The rewriting process can be difficult once you’ve attached your heart to the novel you’ve created. But every writer needs to edit their work. Better to do it yourself then have an editor change your work. So here’s my helpful tips I’ve learnt since being at Uni
1. Write up a full complete first draft.
Once you have finished, save it and then close it. Do not look at it for a day or two. If you have enough time leave it for a week or even a month. This will open up your mind to think about other things and return to your piece with a fresh new approach.
When reading through your first draft try not to focus too much on spelling grammar and typos. You can concentrate more with this later on.
2. The main focus should be ‘how is my piece working? And how can I make it better?’

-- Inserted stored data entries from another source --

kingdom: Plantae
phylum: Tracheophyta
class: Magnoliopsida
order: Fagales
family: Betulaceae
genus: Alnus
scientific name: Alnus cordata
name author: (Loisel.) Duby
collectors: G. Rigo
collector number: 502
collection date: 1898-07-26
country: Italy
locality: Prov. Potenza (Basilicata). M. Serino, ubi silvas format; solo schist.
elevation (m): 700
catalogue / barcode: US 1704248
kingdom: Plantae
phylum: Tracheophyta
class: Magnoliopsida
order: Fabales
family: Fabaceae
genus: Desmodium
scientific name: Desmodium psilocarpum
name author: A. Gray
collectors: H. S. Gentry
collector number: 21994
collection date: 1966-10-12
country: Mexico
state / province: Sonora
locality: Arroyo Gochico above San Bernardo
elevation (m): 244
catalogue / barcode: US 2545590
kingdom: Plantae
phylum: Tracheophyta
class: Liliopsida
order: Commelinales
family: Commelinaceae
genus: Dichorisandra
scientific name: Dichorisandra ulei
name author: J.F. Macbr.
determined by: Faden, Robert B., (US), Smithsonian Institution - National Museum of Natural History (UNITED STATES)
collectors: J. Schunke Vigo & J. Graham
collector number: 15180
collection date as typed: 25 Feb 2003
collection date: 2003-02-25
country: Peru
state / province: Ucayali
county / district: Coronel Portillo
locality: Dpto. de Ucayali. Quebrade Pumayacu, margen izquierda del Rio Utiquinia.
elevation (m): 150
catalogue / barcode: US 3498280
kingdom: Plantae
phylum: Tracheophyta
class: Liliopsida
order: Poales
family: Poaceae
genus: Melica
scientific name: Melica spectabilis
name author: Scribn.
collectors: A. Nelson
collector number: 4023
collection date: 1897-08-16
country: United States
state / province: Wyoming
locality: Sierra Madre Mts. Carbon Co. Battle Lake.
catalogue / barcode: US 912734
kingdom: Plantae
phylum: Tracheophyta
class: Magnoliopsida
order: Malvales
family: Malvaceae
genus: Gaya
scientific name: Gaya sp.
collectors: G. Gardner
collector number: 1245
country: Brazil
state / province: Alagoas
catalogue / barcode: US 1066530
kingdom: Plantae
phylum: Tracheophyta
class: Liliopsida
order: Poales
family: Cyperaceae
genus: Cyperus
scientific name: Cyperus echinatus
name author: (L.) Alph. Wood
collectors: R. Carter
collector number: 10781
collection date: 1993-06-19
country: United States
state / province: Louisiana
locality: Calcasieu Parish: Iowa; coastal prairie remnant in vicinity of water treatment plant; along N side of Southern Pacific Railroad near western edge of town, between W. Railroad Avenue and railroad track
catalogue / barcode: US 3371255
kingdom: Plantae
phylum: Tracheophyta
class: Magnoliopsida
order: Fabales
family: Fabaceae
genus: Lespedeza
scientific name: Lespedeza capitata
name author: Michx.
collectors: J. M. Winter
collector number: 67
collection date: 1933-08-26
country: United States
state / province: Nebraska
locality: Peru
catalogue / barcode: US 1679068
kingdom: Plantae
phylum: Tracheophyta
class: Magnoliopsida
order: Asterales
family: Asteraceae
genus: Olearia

For example: If your piece is written in third person, consider how it would be different if it were written in first person. It may help you a great deal to write two versions, one in first and one in third person. This will allow you to play about with your main character. Do you want the reader to be in their head? Knowing only what they know? Or would you prefer them to be slightly distant, only knowing certain thoughts and feelings but always following them throughout the story?
3. How your story is driven?
Is it character or plot driven and how does this affect the way the story is working? When a story is plot driven it can be common to reveal too much too soon to the reader. Think about what can be kept secret and what needs to be revealed.
4. Clichés are bad.
They’ve been overdone so much that sometimes we can’t help but write them down in our own pieces. Try to avoid these, find a different way to describe something, think of a new metaphor. It might help to make a list of words and phrases that have the same meaning as the clichés but are more obscure. Using a thesaurus is always helpful.
5. Does your dialogue sound real?
Do the characters sound different from each other? If you struggle with dialogue try writing a paragraph in the perspective of each character. Choose a scene where they have importance or feel strongly about something and write as that character. By doing this you’ll find their ‘voice’ and personality easier.
Another tip for dialogue is to write a conversation between two characters as a script. That way you’ll find what words and phrases suit your character and give them a strong personality through what they say.
6. Less is more.
Cutting is better than adding words. Nobody wants to read three pages worth of a description, cut it down and get to the point. It is always best to overwrite your first draft, get it all out, word vomit over that document. This makes it easier for you to picture the description and then cut it down to the precise details that matter.
7. Show don’t tell.
The one rule to rule them all. If you take creative writing as a degree this rule will be engraved into your brain by the end of first year. Show your reader how a problem affects a character. Show how the character develops as a person. Don’t tell them how they have evolved. Examples of this are too much telling of a characters backstory. Let it gradually come into play as the story progresses. The reader doesn’t need to know their entire life story in the first chapter.
8. The physical copy
It’s easier to rewrite when you have a physical copy in your hands. Read through it first and highlight and cross out anything that doesn’t sound right. Then start a new blank document and retype everything. You’ll find that you change and edit a lot more if you start again rather than going through the document itself again. It evens helps with writers block.
Hope this helps, and thanks for reading.